• [PETUNJUK KERJA]
(1) Menurut tulisan tentang musim pilkada, naik daunnya dunia para ahli metafisika dapat ditanggapi sebagai dua hal kontradiktif apa saja?
(2) Salin kata demi kata bagian tulisan tentang musim pilkada dari "MENJADI KIAI TANPA" sampai "citra ketokohan spriritualnya.".
(3) Tentukan apakah pernyataan (a), (b), dan (c) berikut sesuai dengan tulisan tentang musim pilkada. Jawab ya atau tidak untuk masing-masing, disertai kutipan persis kata-kata dari tulisan yang menjadi penentunya.
(a) Pada musim pilkada, orang gila pun terkadang dimintai berkahnya.
(b) Musim pilkada hanya memunculkan fenomena yang logis.
(c) Ada orang yang meminta berkah dari batu dan kuburan.

• [TEKS SUMBER]

★ ★ ★

Senin, 08 September 2008

MENJADI KIAI TANPA GELAR KIAI (1)

Musim pilkada di Indonesia selalu memunculkan fenomena- fenomena logis dan tidak logis, berhamburannya materi dan berhamburannya immateri. Dan tak kalah serunya peran dunia metafisika, perangnya para ahli metafisika mulai dari ilmu hitam maupun ilmu putih, dukun, ajengan, kiai, resi bahkan terkadang orang gila dimintai berkahnya, orang gilapun masih bagus ada yang minta berkah dari batu, kuburan, sendang bahkan sesuatu yang menjijikkan juga dimintai berkahnya. Naik daunnya dunia para ahli metafisika secara kemasyarakatan bisa ditanggapi sebagai dua hal yang kontradiktif yakni naiknya keimanan seseorang pada yang gaib atau bisa juga adanya krisis kepercayaan dan keyakinan. Terlepas dari hal tersebut para ahli metafisik terutama dari kalangan agamawan hendaknya mampu memposisikan diri kembali pada citra ketokohan spriritualnya.

★ ★ ★

• [CUPLIKAN DATA]
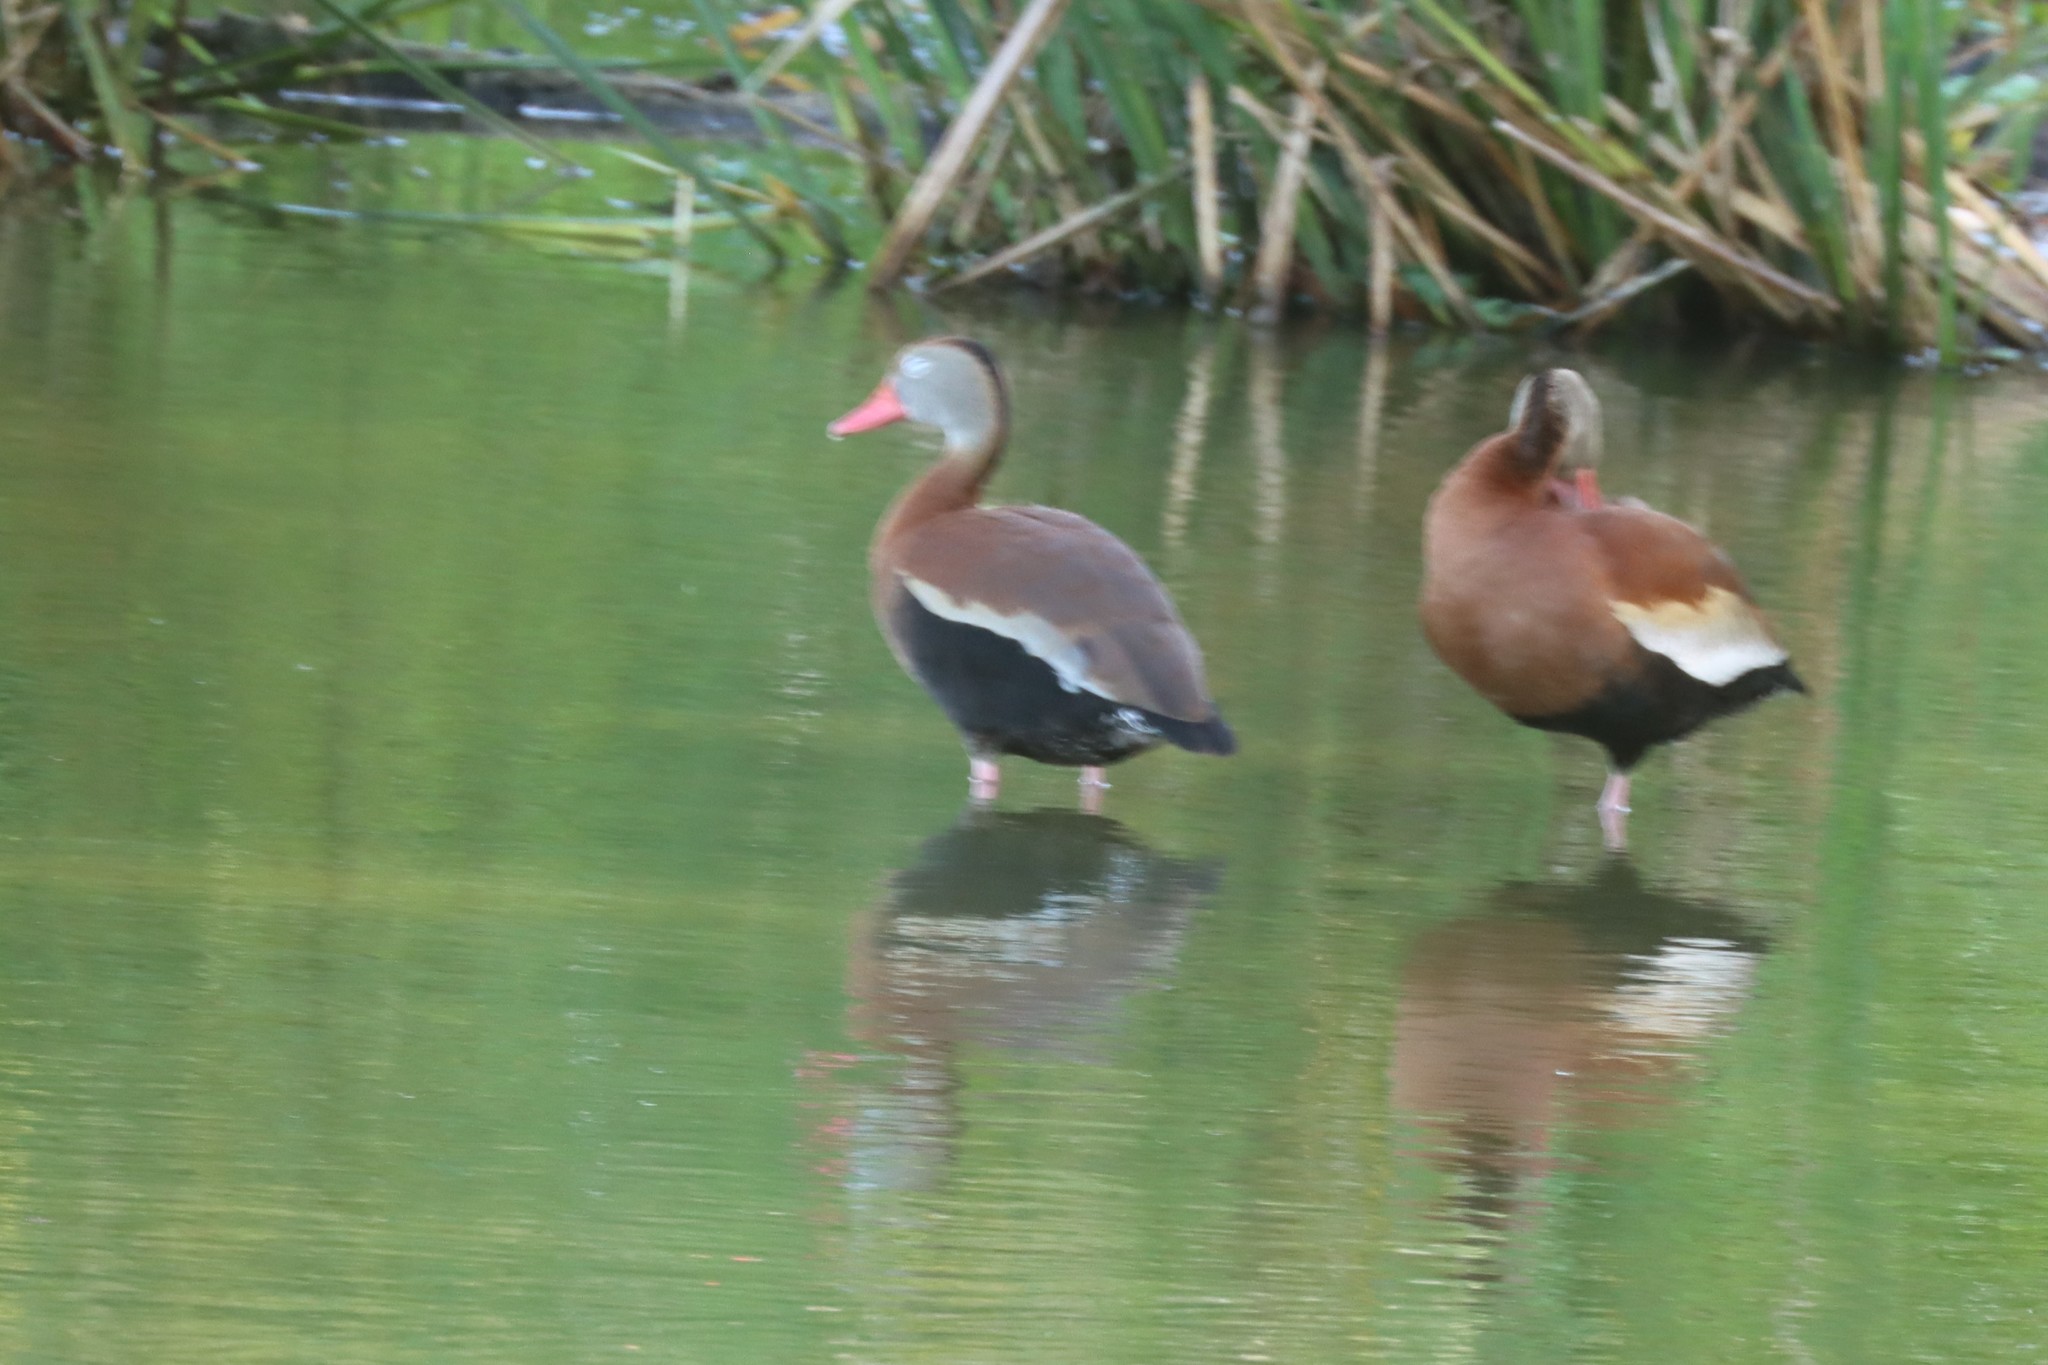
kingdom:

★ ★ ★

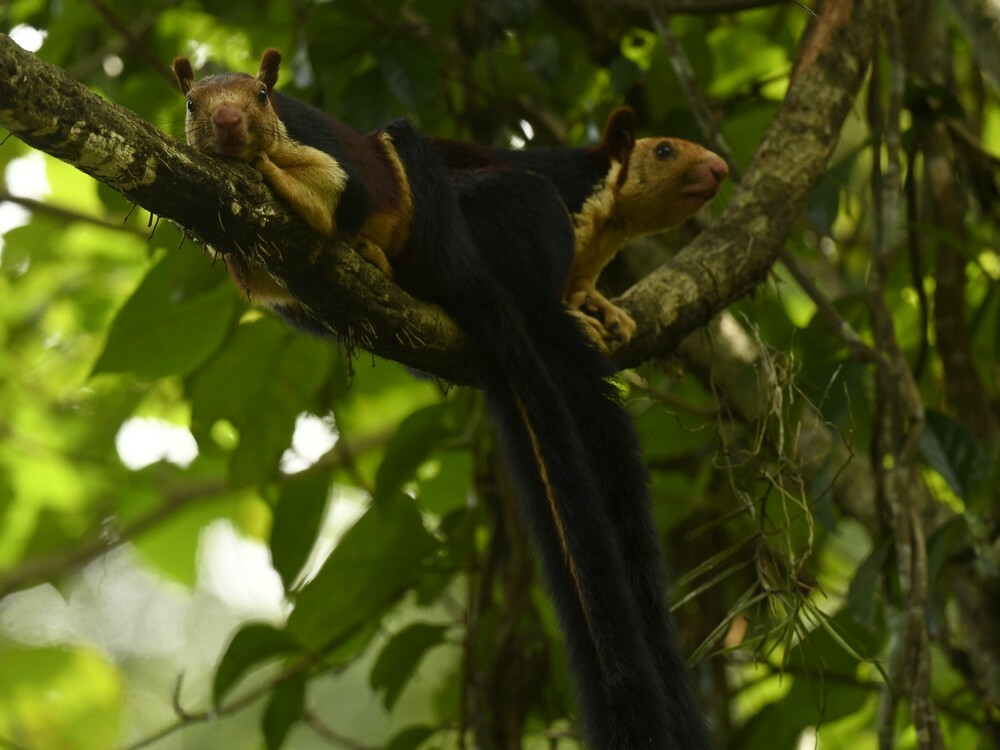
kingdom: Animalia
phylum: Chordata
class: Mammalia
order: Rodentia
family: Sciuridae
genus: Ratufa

★ ★ ★

• [JAWABAN]
(1) Naiknya keimanan seseorang pada yang gaib, atau adanya krisis kepercayaan dan keyakinan.

(2)
MENJADI KIAI TANPA GELAR KIAI (1)

Musim pilkada di Indonesia selalu memunculkan fenomena- fenomena logis dan tidak logis, berhamburannya materi dan berhamburannya immateri. Dan tak kalah serunya peran dunia metafisika, perangnya para ahli metafisika mulai dari ilmu hitam maupun ilmu putih, dukun, ajengan, kiai, resi bahkan terkadang orang gila dimintai berkahnya, orang gilapun masih bagus ada yang minta berkah dari batu, kuburan, sendang bahkan sesuatu yang menjijikkan juga dimintai berkahnya. Naik daunnya dunia para ahli metafisika secara kemasyarakatan bisa ditanggapi sebagai dua hal yang kontradiktif yakni naiknya keimanan seseorang pada yang gaib atau bisa juga adanya krisis kepercayaan dan keyakinan. Terlepas dari hal tersebut para ahli metafisik terutama dari kalangan agamawan hendaknya mampu memposisikan diri kembali pada citra ketokohan spriritualnya.

(3)
(a) Ya: "bahkan terkadang orang gila dimintai berkahnya".
(b) Tidak: "logis dan tidak logis".
(c) Ya: "ada yang minta berkah dari batu, kuburan, sendang".